(Passage shown Opens)

![JohnSnowLabs](https://sparknlp.org/assets/images/logo.png)

[![Open In Colab](https://colab.research.google.com/assets/colab-badge.svg)](https://colab.research.google.com/github/JohnSnowLabs/spark-nlp/blob/master/examples/python/training/english/dl-ner/ner_dl_graph_checker.ipynb)

# Checking TF Graph Availability for NerDLApproach

This notebook shows how you can use the `NerDLGraphChecker` annotator, introduced in Spark NLP 6.1.3, to check for `NerDLApproach` TF graphs before training. This is useful for custom training cases, where specialized graphs are needed.

Note that you can create your own graphs with `TFNerDLGraphBuilder`. Please see its [example notebook](https://github.com/JohnSnowLabs/spark-nlp/blob/master/examples/python/training/english/dl-ner/ner_graph_builder.ipynb).

In [None]:
# Only run this cell when you are using Spark NLP on Google Colab
!wget http://setup.johnsnowlabs.com/colab.sh -O - | bash

In [None]:
from pyspark.sql import SparkSession
from pyspark.ml import PipelineModel
from pyspark.sql import functions as F
from pyspark.sql import types as T

import sparknlp
from sparknlp.base import *
from sparknlp.annotator import *

from sparknlp.training import CoNLL

### Prerequisites for `NerDLGraphChecker`

This annotator requires the same columns as the NerDLApproach:

1. `DOCUMENT` and `TOKEN` annotation type columns
2. a label column
3. The embedding dimension of the dimension model. We can provide the used embeddings model with `setEmbeddingsModel`, which will automatically set the dimension.
4. (Optional) Similarly to `NerDLApproach`, you can also provide your own graph folder with `setGraphFolder`

In [None]:
spark = sparknlp.start()

print("Spark NLP version:", sparknlp.version())

Spark NLP version: 6.1.3


### Prepare NER test data

In [None]:
conll = CoNLL()

test_conll = "../../../../../src/test/resources/conll2003/eng.testa"
train_data = conll.readDataset(spark=spark, path=test_conll).limit(1000)

(Passage shown Closes)

What this task involves
Please transcribe the part of the NerDLGraphChecker notebook above that begins at the words "### Prerequisites for" and stops after "set the dimension.".

(Data records Opens)

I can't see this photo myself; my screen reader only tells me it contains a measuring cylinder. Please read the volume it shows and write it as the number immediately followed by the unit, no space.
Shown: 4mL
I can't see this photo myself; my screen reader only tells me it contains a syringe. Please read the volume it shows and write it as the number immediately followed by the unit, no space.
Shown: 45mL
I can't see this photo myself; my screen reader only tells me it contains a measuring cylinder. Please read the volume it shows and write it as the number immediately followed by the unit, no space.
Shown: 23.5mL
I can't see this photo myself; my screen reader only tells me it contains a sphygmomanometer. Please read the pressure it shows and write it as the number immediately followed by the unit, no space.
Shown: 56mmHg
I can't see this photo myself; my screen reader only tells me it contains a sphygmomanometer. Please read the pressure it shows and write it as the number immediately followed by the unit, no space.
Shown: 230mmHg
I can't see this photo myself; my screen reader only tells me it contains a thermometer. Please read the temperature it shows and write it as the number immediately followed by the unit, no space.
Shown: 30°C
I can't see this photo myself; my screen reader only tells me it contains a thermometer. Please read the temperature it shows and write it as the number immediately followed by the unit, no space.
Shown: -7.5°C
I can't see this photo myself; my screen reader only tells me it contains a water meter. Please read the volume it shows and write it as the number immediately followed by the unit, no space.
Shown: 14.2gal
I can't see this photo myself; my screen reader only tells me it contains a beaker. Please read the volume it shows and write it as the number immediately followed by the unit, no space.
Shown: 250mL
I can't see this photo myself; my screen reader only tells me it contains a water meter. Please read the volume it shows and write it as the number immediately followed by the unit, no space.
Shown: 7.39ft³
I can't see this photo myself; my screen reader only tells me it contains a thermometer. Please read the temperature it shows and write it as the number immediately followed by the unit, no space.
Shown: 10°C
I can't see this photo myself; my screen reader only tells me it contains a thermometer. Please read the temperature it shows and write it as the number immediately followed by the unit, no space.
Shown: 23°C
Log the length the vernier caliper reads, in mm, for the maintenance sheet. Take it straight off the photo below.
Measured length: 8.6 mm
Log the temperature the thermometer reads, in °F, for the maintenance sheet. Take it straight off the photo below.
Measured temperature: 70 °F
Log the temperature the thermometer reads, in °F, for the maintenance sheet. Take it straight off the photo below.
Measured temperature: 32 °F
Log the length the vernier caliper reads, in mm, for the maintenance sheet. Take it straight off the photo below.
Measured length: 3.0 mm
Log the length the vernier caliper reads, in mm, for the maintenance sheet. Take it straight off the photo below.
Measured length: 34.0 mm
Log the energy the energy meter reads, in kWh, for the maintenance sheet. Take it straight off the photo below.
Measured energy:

(Data records Closes)

Reply to the exercise
### Prerequisites for `NerDLGraphChecker`

This annotator requires the same columns as the NerDLApproach:

1. `DOCUMENT` and `TOKEN` annotation type columns
2. a label column
3. The embedding dimension of the dimension model. We can provide the used embeddings model with `setEmbeddingsModel`, which will automatically set the dimension.